* [Exercise requirements]:
Provide only the number of lines in the following data that contain "turned".

Start of Given data

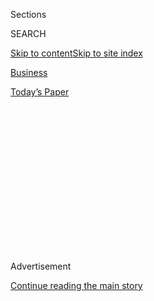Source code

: <div id="app">

<div>

<div>

<div>

<div class="NYTAppHideMasthead css-1q2w90k e1suatyy0">

<div class="section css-ui9rw0 e1suatyy2">

<div class="css-eph4ug er09x8g0">

<div class="css-6n7j50">

</div>

<span class="css-1dv1kvn">Sections</span>

<div class="css-10488qs">

<span class="css-1dv1kvn">SEARCH</span>

</div>

[Skip to content](#site-content)[Skip to site
index](#site-index)

</div>

<div id="masthead-section-label" class="css-1wr3we4 eaxe0e00">

[Business](https://www.nytimes.com/section/business)

</div>

<div class="css-10698na e1huz5gh0">

</div>

</div>

<div id="masthead-bar-one" class="section hasLinks css-15hmgas e1csuq9d3">

<div class="css-uqyvli e1csuq9d0">

</div>

<div class="css-1uqjmks e1csuq9d1">

</div>

<div class="css-9e9ivx">

[](https://myaccount.nytimes.com/auth/login?response_type=cookie&client_id=vi)

</div>

<div class="css-1bvtpon e1csuq9d2">

[Today’s
Paper](https://www.nytimes.com/section/todayspaper)

</div>

</div>

</div>

</div>

<div data-aria-hidden="false">

<div id="site-content" data-role="main">

<div>

<div class="css-1aor85t" style="opacity:0.000000001;z-index:-1;visibility:hidden">

<div class="css-1hqnpie">

<div class="css-epjblv">

<span class="css-17xtcya">[Business](/section/business)</span><span class="css-x15j1o">|</span><span class="css-fwqvlz">Health
Insurer Hoped to Disrupt the Industry, but Struggles in State
Marketplaces</span>

</div>

<div class="css-k008qs">

<div class="css-1iwv8en">

<span class="css-18z7m18"></span>

<div>

</div>

</div>

<span class="css-1n6z4y">https://nyti.ms/200Nrly</span>

<div class="css-1705lsu">

<div class="css-4xjgmj">

<div class="css-4skfbu" data-role="toolbar" data-aria-label="Social Media Share buttons, Save button, and Comments Panel with current comment count" data-testid="share-tools">

  - 
  - 
  - 
  - 
    
    <div class="css-6n7j50">
    
    </div>

  - 

</div>

</div>

</div>

</div>

</div>

</div>

<div class="css-13pd83m">

</div>

<div id="top-wrapper" class="css-1sy8kpn">

<div id="top-slug" class="css-l9onyx">

Advertisement

</div>

[Continue reading the main
story](#after-top)

<div class="ad top-wrapper" style="text-align:center;height:100%;display:block;min-height:250px">

<div id="top" class="place-ad" data-position="top" data-size-key="top">

</div>

</div>

<div id="after-top">

</div>

</div>

<div id="sponsor-wrapper" class="css-1hyfx7x">

<div id="sponsor-slug" class="css-19vbshk">

Supported by

</div>

[Continue reading the main
story](#after-sponsor)

<div id="sponsor" class="ad sponsor-wrapper" style="text-align:center;height:100%;display:block">

</div>

<div id="after-sponsor">

</div>

</div>

<div class="css-1vkm6nb ehdk2mb0">

# Health Insurer Hoped to Disrupt the Industry, but Struggles in State Marketplaces

</div>

<div class="css-79elbk" data-testid="photoviewer-wrapper">

<div class="css-z3e15g" data-testid="photoviewer-wrapper-hidden">

</div>

<div class="css-1a48zt4 ehw59r15" data-testid="photoviewer-children">

![<span class="css-16f3y1r e13ogyst0" data-aria-hidden="true">Mario
Schlosser, right, chief executive of Oscar Health, and Joshua Kushner, a
founder. The company was started in 2012, just in time to offer plans to
people buying insurance under the new federal health care
law.</span><span class="css-cnj6d5 e1z0qqy90" itemprop="copyrightHolder"><span class="css-1ly73wi e1tej78p0">Credit...</span><span><span>Richard
Perry/The New York
Times</span></span></span>](https://static01.nyt.com/images/2016/06/08/business/09OSCAR-1/09OSCAR-1-articleLarge.jpg?quality=75&auto=webp&disable=upscale)

</div>

</div>

<div class="css-xt80pu e12qa4dv0">

<div class="css-18e8msd">

<div class="css-vp77d3 epjyd6m0">

<div class="css-1baulvz">

By [<span class="css-1baulvz last-byline" itemprop="name">Reed
Abelson</span>](http://www.nytimes.com/by/reed-abelson)

</div>

</div>

  - June 19,
    2016

  - 
    
    <div class="css-4xjgmj">
    
    <div class="css-d8bdto" data-role="toolbar" data-aria-label="Social Media Share buttons, Save button, and Comments Panel with current comment count" data-testid="share-tools">
    
      - 
      - 
      - 
      - 
        
        <div class="css-6n7j50">
        
        </div>
    
      - 
    
    </div>
    
    </div>

</div>

</div>

<div class="section meteredContent css-1r7ky0e" name="articleBody" itemprop="articleBody">

<div class="css-1fanzo5 StoryBodyCompanionColumn">

<div class="css-53u6y8">

[Oscar Health](https://www.hioscar.com/ " company's website") was going
to be a new kind of insurance company. Started in 2012, just in time to
offer plans to people buying insurance under the new federal health care
law, the business promised to use technology to push less costly care
and more consumer-friendly coverage.

“We’re trying to build something that’s going to turn the industry on
its head,” Joshua Kushner, one of the company’s founders, said in 2014,
as Oscar began to enroll its first customers.

These days, though, Oscar is more of a case study in how brutally tough
it is to keep a business above water in the state marketplaces created
under the Affordable Care Act. And its struggles highlight a critical
question about the act: Can insurance companies run a viable business in
the individual market?

Oscar has attracted 135,000 customers, about half of them in New York
State. And some of its efforts with technology have been successful. But
for every dollar of premium Oscar collects in New York, the company is
losing 15 cents. It lost $92 million in the state last year and another
$39 million in the first three months of 2016.

</div>

</div>

<div class="css-1fanzo5 StoryBodyCompanionColumn">

<div class="css-53u6y8">

“That’s not a sustainable position,” said Mario Schlosser, chief
executive at Oscar.

Companies like Oscar were initially attracted by the potential of
millions of new customers added to the individual market by the health
law. But the reality has been far messier.

In an effort to attract customers, insurers put prices on their plans
that have turned out to be too low to make a profit. The companies also
assumed they could offer the same sort of plans as they do through
employer-based coverage, including broad networks of doctors and
hospitals.

But the market has turned out to be smaller than they hoped, with 12
million signed up for coverage in 2016. [Fewer employers have dropped
health
insurance](https://www.nytimes.com/2016/04/05/business/employers-keep-health-insurance-despite-affordable-care-act.html?_r=0)
than expected, for example, keeping many healthy adults out of the
individual market.

And among the remaining population, the insurers cannot pick and choose
their customers. The law forces them to insure people with pre-existing
conditions, no matter how expensive those conditions may be.

</div>

</div>

<div class="css-1fanzo5 StoryBodyCompanionColumn">

<div class="css-53u6y8">

As a result, most insurers are still trying to develop a successful
business model. Last year, only a quarter of the insurers appear to have
made money selling individual policies, according to a preliminary
analysis from
[McKinsey](http://healthcare.mckinsey.com/sites/default/files/Intel%20Brief%20-%20Individual%20Market%20Performance%20and%20Outlook%20%28public%29_vF.pdf),
the consulting firm. Giant insurers like UnitedHealth Group have stopped
offering individual coverage through the public exchanges in some
states. And most of the new insurance co-ops, which were founded to
create more competition, have failed.

</div>

</div>

<div class="css-79elbk" data-testid="photoviewer-wrapper">

<div class="css-z3e15g" data-testid="photoviewer-wrapper-hidden">

</div>

<div class="css-1a48zt4 ehw59r15" data-testid="photoviewer-children">

![<span class="css-16f3y1r e13ogyst0" data-aria-hidden="true">A few
times a week, Oscar Health serves a catered lunch for employees. The
company has attracted 135,000 customers, but it is losing
money.</span><span class="css-cnj6d5 e1z0qqy90" itemprop="copyrightHolder"><span class="css-1ly73wi e1tej78p0">Credit...</span><span>Richard
Perry/The New York
Times</span></span>](https://static01.nyt.com/images/2016/06/08/business/09OSCAR-2/09OSCAR-2-articleLarge.jpg?quality=75&auto=webp&disable=upscale)

</div>

</div>

<div class="css-1fanzo5 StoryBodyCompanionColumn">

<div class="css-53u6y8">

The heavy losses do not necessarily mean that the individual market is
ready to implode. Some insurers, including large companies like Anthem,
say they remain committed to the market, and some insurers have made
money.

But the turbulence is certainly greater than expected. And it may well
lead many insurers to seek double-digit percentage rate increases and
tighten their networks.

“There was tremendous uncertainty that even the very established
companies were flummoxed by,” said Larry Levitt, an executive with the
[Kaiser Family Foundation](http://kff.org/), which has been closely
following the insurers’ progress.

Over all, insurance companies continue to make profits. The dearth of
profits from the individual markets, though, show how challenging it is
to make insurance affordable when it is not subsidized by the government
or an employer.

The troubles in the individual market also underscore how some of the
law’s provisions meant to protect the insurers have not worked as well
as desired. Insurers did not receive all the payments they were due
under one of the law’s provisions, and another provision, meant to even
out the risk among companies to protect those that enroll sicker
individuals, has been described as flawed by many health care experts.
Federal officials have said they would tweak those formulas.

The companies that have fared best so far are those that have kept the
tightest control over their costs, by working closely with low-cost
providers or a limited group of hospitals and doctors. Many have
abandoned the idea of offering the kind of access available through many
employer plans. The successful companies have also avoided the very low
prices found in some of the co-ops.

</div>

</div>

<div class="css-1fanzo5 StoryBodyCompanionColumn">

<div class="css-53u6y8">

For most of the insurers, though, the math has just not added up, which
is the case with Oscar.

In New York State, where Oscar is based, the company recently filed
eye-catching requests to raise rates by a weighted average of nearly 20
percent for 2017. Regulators will make a decision in August.

“The market is over all too low in price,” Mr. Schlosser said. “We, like
everybody else, have priced in a very aggressive way.”

Many of the big insurers, like Anthem, can rely on their other
businesses to generate profits while they wait for this market to
stabilize. Oscar does not have that luxury; it is focused on individual
marketplaces. (In addition to New York, Oscar operates in California,
New Jersey and Texas.)

Other new insurers that sell plans to employers or under government
programs like Medicare have been a little more insulated. When Northwell
Health, the system in New York previously known as North Shore-LIJ
Health System, entered the insurance market, it created a new company.
That company,
[CareConnect](https://www.careconnect.com/ "company's website"), has
100,000 customers, most of them individuals insured through both large
and small
employers.

</div>

</div>

<div class="css-79elbk" data-testid="photoviewer-wrapper">

<div class="css-z3e15g" data-testid="photoviewer-wrapper-hidden">

</div>

<div class="css-1a48zt4 ehw59r15" data-testid="photoviewer-children">

<div class="css-1xdhyk6 erfvjey0">

<span class="css-1ly73wi e1tej78p0">Image</span>

<div class="css-zjzyr8">

<div data-testid="lazyimage-container" style="height:257.77777777777777px">

</div>

</div>

</div>

<span class="css-16f3y1r e13ogyst0" data-aria-hidden="true">Mihir Patel
is the pharmacy benefits manager for Oscar Health. While Oscar has loyal
customers, others say they are disappointed to find the insurer behaving
like everyone
else.</span><span class="css-cnj6d5 e1z0qqy90" itemprop="copyrightHolder"><span class="css-1ly73wi e1tej78p0">Credit...</span><span>Richard
Perry/The New York Times</span></span>

</div>

</div>

<div class="css-1fanzo5 StoryBodyCompanionColumn">

<div class="css-53u6y8">

“If we only had the individual market, we would have taken undue risk
because we would not have understood that market,” said Alan J. Murray,
CareConnect’s chief executive. He said the company is close to turning a
profit.

Oscar says it plans to begin offering coverage to small businesses, but
Mr. Schlosser was adamant that individuals will eventually be buying
their own coverage, rather than relying on employers. The company is
also racing to incorporate plans with smaller networks.

</div>

</div>

<div class="css-1fanzo5 StoryBodyCompanionColumn">

<div class="css-53u6y8">

[Bright
Health](http://brighthealthplan.com/#welcome-to-bright-health "company's website"),
another start-up, also plans to work closely with health systems to
offer consumer-friendly plans.

While Oscar has had to use another insurer’s network in New York, the
company’s goal is to form partnerships with systems to create networks
that specialize in managing care. The company began experimenting with
these networks this year in Texas and California.

“Oscar talks about narrow networks like no one has seen one before,”
said Dr. Sanjay B. Saxena, who works with insurers and health systems at
the Boston Consulting Group.

Oscar has received $750 million from its investors, and Mr. Schlosser
insists that the company understood how long it would take for the new
insurance marketplaces to develop, calling these “very, very early
days.”

Oscar points to its technological edge as a way to manage patients’
health better than the established insurers. It has created teams,
including nurses, who are assigned to groups of patients and can
intervene when its data flags a potentially worrisome condition like a
high blood sugar level.

Promoting itself as a consumer-friendly alternative to the other
insurers also has its risks. While Oscar has loyal customers, others say
they are disappointed to find the insurer behaving like everyone else.
Cosmin Bita, a real estate broker in New York, switched to Oscar from an
insurer that had given him the runaround about whether it would pay for
blood tests as part of his annual physical. Although Oscar said when he
enrolled that the tests would be covered, he said, he found himself
fighting with the company over whether everything was covered.

“The exact same thing happened,” Mr. Bita said.

Oscar executives said the company works hard to keep customers
satisfied.

But so far, it has not proved that it has created a better model than
the rest of the industry.

As Darren Walsh, a principal at Power & Walsh Insurance Advisors, said:
“They haven’t invented a new mousetrap.”

</div>

</div>

</div>

<div>

</div>

<div>

</div>

<div>

</div>

<div>

<div id="bottom-wrapper" class="css-1ede5it">

<div id="bottom-slug" class="css-l9onyx">

Advertisement

</div>

[Continue reading the main
story](#after-bottom)

<div id="bottom" class="ad bottom-wrapper" style="text-align:center;height:100%;display:block;min-height:90px">

</div>

<div id="after-bottom">

</div>

</div>

</div>

</div>

</div>

## Site Index

<div>

</div>

## Site Information Navigation

  - [© <span>2020</span> <span>The New York Times
    Company</span>](https://help.nytimes.com/hc/en-us/articles/115014792127-Copyright-notice)

<!-- end list -->

  - [NYTCo](https://www.nytco.com/)
  - [Contact
    Us](https://help.nytimes.com/hc/en-us/articles/115015385887-Contact-Us)
  - [Work with us](https://www.nytco.com/careers/)
  - [Advertise](https://nytmediakit.com/)
  - [T Brand Studio](http://www.tbrandstudio.com/)
  - [Your Ad
    Choices](https://www.nytimes.com/privacy/cookie-policy#how-do-i-manage-trackers)
  - [Privacy](https://www.nytimes.com/privacy)
  - [Terms of
    Service](https://help.nytimes.com/hc/en-us/articles/115014893428-Terms-of-service)
  - [Terms of
    Sale](https://help.nytimes.com/hc/en-us/articles/115014893968-Terms-of-sale)
  - [Site
    Map](https://spiderbites.nytimes.com)
  - [Help](https://help.nytimes.com/hc/en-us)
  - [Subscriptions](https://www.nytimes.com/subscription?campaignId=37WXW)

</div>

</div>

</div>

</div>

End of Given data

* [Exercise solution]:
2